Banff National Park, Alberta
Part of the Canadian Rocky Mountain Parks World Heritage Site, Banff National Park is known around the world for its striking landscape and incredibly well-preserved fossils. Canada's first national park, Banff features stunning mountain views, vibrant lakes, and an idyllic village nestled in the mountainside.
To start off on a relaxing note, visit the Banff hot springs. The best time to visit these springs is in winter, when you can enjoy snowy mountain views from the comfort of the warm water. If you're traveling at other times of the year, the hot springs are particularly enjoyable at dawn or dusk, when the air is cool and crisp and the sky is full of stars.
In addition to the incredible hiking, skiing, and camping opportunities in Banff, there are a number of museums and historical sites to enjoy. Don't miss the Banff Park Museum, which features displays of the diverse animal and plant life that can be found within the park. Housed in a log cabin that dates all the way back to 1903, this is western Canada's oldest museum of natural history. To learn more about the First Nations groups that have lived in the Banff area for centuries, visit the Buffalo Nations Luxton Museum. With examples of ceremonial pieces, traditional clothing, and artwork, this museum is dedicated to educating visitors about the original inhabitants of this beautiful area.
Old Québec City, Québec
The charming French Canadian city of Québec is over 400 years old, and is the only fortified city north of Mexico. In fact, UNESCO lists it as one of the best-preserved examples of a fortified colonial city. While you're in town, you'll want stop at the Fairmont Château Frontenac, which towers over the old town above the banks of the St. Lawrence River and claims to be the most photographed hotel in the world. The hotel opened in 1893 to encourage people to take a luxury train ride to visit the once-secluded area, and since then, Château Frontenac has housed a wide range of celebrities, including Grace Kelly, Charlie Chaplin, and Céline Dion.

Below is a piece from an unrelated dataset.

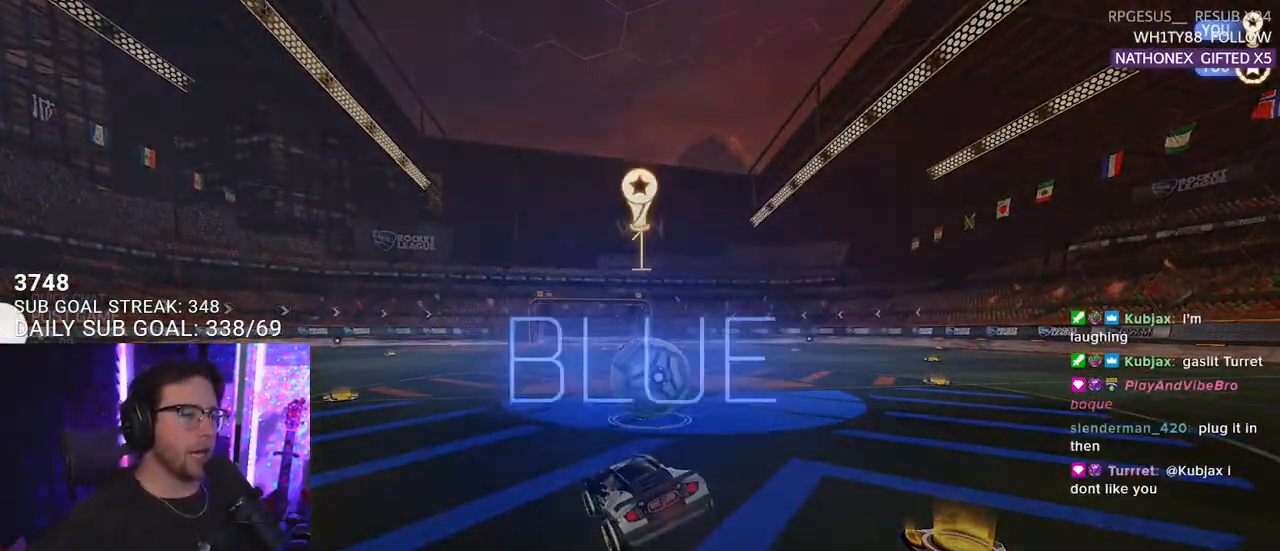
{"buttons": [], "left_stick": "center", "right_stick": "center", "events": [[100, "DPAD_UP", "up"], [183, "DPAD_UP", "down"], [267, "DPAD_UP", "up"]]}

Another must-see in Old Québec is the Petit-Champlain district and Place Royale. Dating back to 1608, this is the site of North America's first French settlement. It is also home to the oldest stone church in North America, the Notre-Dame-des-Victoires. Strolling through the Petit-Champlain district, you'll feel like you've just stepped into a fairy-tale — the quaint cobblestone streets and unique local boutiques only add to the charm.
Áísínai'pi (Writing-on-Stone), Alberta
Designated a World Heritage Site in 2019, Áísínai'pi in southern Alberta is the most recent addition to Canada's collection of UNESCO-recognized landmarks. In the Blackfoot language, Áísínai'pi translates roughly to "it is written" — an appropriate name for the sandstone cliffs that feature artwork dating as far back as 1050 BCE. The majority of this ancient artwork can be attributed to the Siksikaitsitapi, or Blackfoot Nation, although some of it may also be the work of other Indigenous groups who traveled through the area. Human beings, horses, deer, sheep, and elk are a few of the most commonly featured subjects of this rock art.
Áísínai'pi is a sacred place for Blackfoot Nation. For centuries, this group has been performing ceremonies in the area to keep ancient traditions alive and to uphold the appropriate level of respect for such an important place. In addition to the ancient engravings and artwork found on the cliffs in this area, the landscape around Áísínai'pi is incredibly striking. It contains a number of hoodoos — tall pillars of rocks that have been sculpted into unique shapes through the process of erosion. The beautiful landscape combined with the awe-inspiring ancient artwork make Áísínai'pi a spot that should definitely not be missed.